她哭得浑身颤抖,涕泪横流,妆彻底花了,声音因为极致的悲伤而嘶哑变调,那份仿佛天塌地陷般的悲痛,绝非演技可以完全诠释,至少在场所有人都被深深触动,连最悍勇的忠勇伯,也眼眶发红,别过了头。
“阿瑶,人死不能复生,你要保重!”忠勇伯上前,想要拉起丁瑶,但丁瑶死死抱着棺材,如同抱着最后的依靠,哭得几乎背过气去。
“丁小姐,大哥已经走了,你咁样,大哥在天之灵都会心痛的!”高捷也爬起来,红着眼眶劝道。

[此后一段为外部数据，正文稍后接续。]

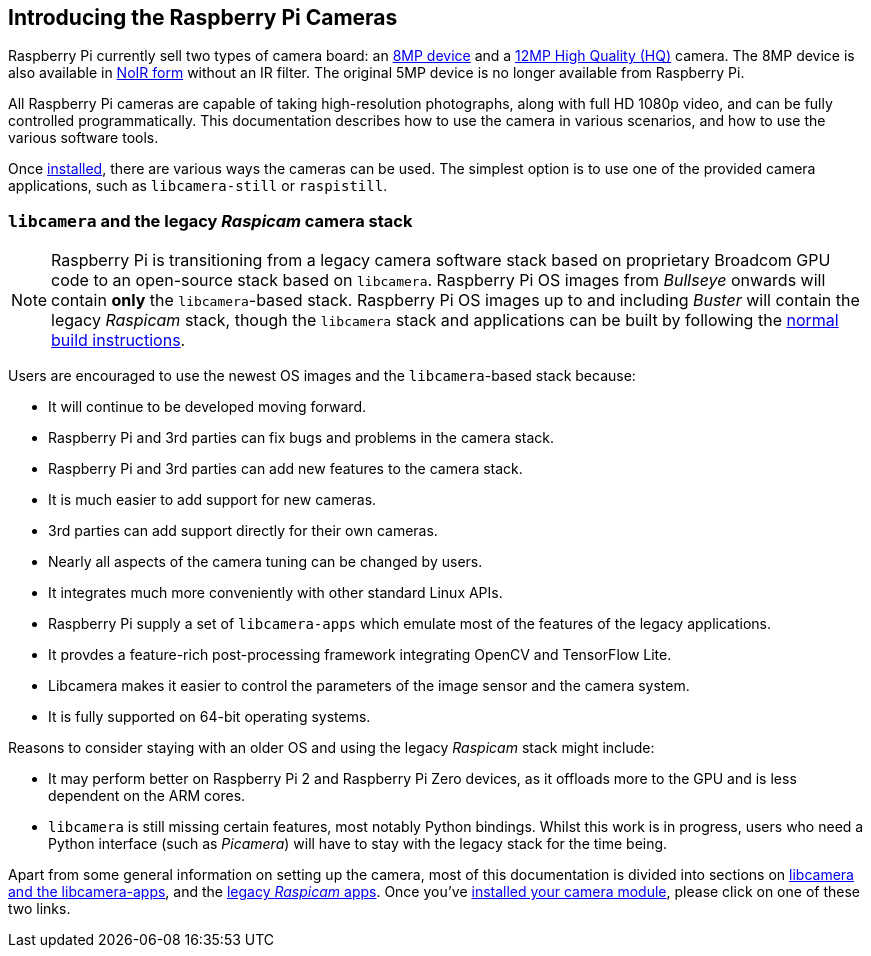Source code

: == Introducing the Raspberry Pi Cameras

Raspberry Pi currently sell two types of camera board: an https://www.raspberrypi.com/products/camera-module-v2/[8MP device] and a https://www.raspberrypi.com/products/raspberry-pi-high-quality-camera/[12MP High Quality (HQ)] camera. The 8MP device is also available in https://www.raspberrypi.com/products/pi-noir-camera-v2/[NoIR form] without an IR filter. The original 5MP device is no longer available from Raspberry Pi. 

All Raspberry Pi cameras are capable of taking high-resolution photographs, along with full HD 1080p video, and can be fully controlled programmatically. This documentation describes how to use the camera in various scenarios, and how to use the various software tools.

Once xref:camera.adoc#installing-a-raspberry-pi-camera[installed], there are various ways the cameras can be used. The simplest option is to use one of the provided camera applications, such as `libcamera-still` or `raspistill`.

=== `libcamera` and the legacy _Raspicam_ camera stack

NOTE: Raspberry Pi is transitioning from a legacy camera software stack based on proprietary Broadcom GPU code to an open-source stack based on `libcamera`. Raspberry Pi OS images from _Bullseye_ onwards will contain *only* the `libcamera`-based stack. Raspberry Pi OS images up to and including _Buster_ will contain the legacy _Raspicam_ stack, though the `libcamera` stack and applications can be built by following the xref:camera.adoc#building-libcamera-and-libcamera-apps[normal build instructions].

Users are encouraged to use the newest OS images and the `libcamera`-based stack because:

* It will continue to be developed moving forward.
* Raspberry Pi and 3rd parties can fix bugs and problems in the camera stack.
* Raspberry Pi and 3rd parties can add new features to the camera stack.
* It is much easier to add support for new cameras.
* 3rd parties can add support directly for their own cameras.
* Nearly all aspects of the camera tuning can be changed by users.
* It integrates much more conveniently with other standard Linux APIs.
* Raspberry Pi supply a set of `libcamera-apps` which emulate most of the features of the legacy applications.
* It provdes a feature-rich post-processing framework integrating OpenCV and TensorFlow Lite.
* Libcamera makes it easier to control the parameters of the image sensor and the camera system.
* It is fully supported on 64-bit operating systems.

Reasons to consider staying with an older OS and using the legacy _Raspicam_ stack might include:

* It may perform better on Raspberry Pi 2 and Raspberry Pi Zero devices, as it offloads more to the GPU and is less dependent on the ARM cores.
* `libcamera` is still missing certain features, most notably Python bindings. Whilst this work is in progress, users who need a Python interface (such as _Picamera_) will have to stay with the legacy stack for the time being.

Apart from some general information on setting up the camera, most of this documentation is divided into sections on xref:camera.adoc#libcamera-and-libcamera-apps[libcamera and the libcamera-apps], and the xref:camera.adoc#Raspicam-commands[legacy _Raspicam_ apps]. Once you've xref:camera.adoc#installing-a-raspberrypi-pi-camera[installed your camera module], please click on one of these two links.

“让我再看看佢……让我再看看功哥最后一面……求求你哋……”丁瑶抬起泪眼朦胧的脸,哀求地看着金老和忠勇伯,那眼神中的绝望和依恋,让两个见惯风浪的老江湖都心中一酸。
“开棺!”忠勇伯对抬棺的枪手吼道。
棺材盖被小心翼翼地撬开一条缝隙。
浓烈的血腥味和福尔马林(临时处理过)的气味混合着涌出。
丁瑶颤抖着手,扒着棺沿,借着码头昏暗的灯光,看向里面。
棺材里,雷功的遗体经过了简单的清理和整理,换上了一身干净的西装,但脸上和颈部的伤痕依旧触目惊心,脸色是一种死寂的灰白。
他双眼圆睁,瞳孔散大,似乎还残留着临死前的惊骇、愤怒与难以置信。
“功哥——!!!”丁瑶发出一声更加凄厉的惨叫,身体一软,就要向棺材里倒去!
旁边的柯志华和高捷连忙死死拉住她。
“合上!快合上!”金老不忍再看,挥手下令。
棺材盖被重新合拢。
丁瑶瘫软在地,伏在棺材上,哭得声嘶力竭,几乎昏厥。
她一边哭,一边断断续续地诉说着:“功哥……你死得好惨……你究竟得罪咗边个……边个要对你落此毒手……你留下我同复轰点算啊……我唔要做什么帮主夫人……我只要你返来啊……”
她哭得情真意切,每一句都戳在在场三联帮元老和头目们的心坎上。
雷功死得惨,遗孀孤儿无依,帮主之位空悬,大敌当前(他们已认定是洪兴)……种种情绪交织,让所有人的心头都蒙上了一层厚厚的阴霾和熊熊燃烧的复仇怒火。
“够了!阿瑶!”忠勇伯猛地大吼一声,声如洪钟,压过了丁瑶的哭声和风声。
他双眼赤红,如同发怒的雄狮,“哭有乜用!大哥已经死了!我哋要做嘅,唔系在这里哭哭啼啼!而系要揪出凶手,将佢千刀万剐!用佢嘅人头,祭奠大哥在天之灵!”
他猛地转身,看向高捷,厉声问道:“高捷!你同大哥一齐去嘅香港!你亲眼见到大哥被杀!讲!究竟系边个做嘅?!系唔系蒋天生个冚家铲?!”
所有人的目光,瞬间如同利箭,射向跪在地上的高捷。
丁瑶也止住了哭泣,抬起红肿的泪眼,充满“希冀”和“仇恨”地看向高捷。
高捷身体一震,抬起头,脸上混杂着悲痛、自责、愤怒和恐惧,他重重地又磕了一个头,声音嘶哑却无比清晰地吼道:“系!就系蒋天生个扑街!就系洪兴做嘅!”
“你有乜证据?!”金老沉声问,他虽然也悲愤,但毕竟老成持重,需要确凿证据。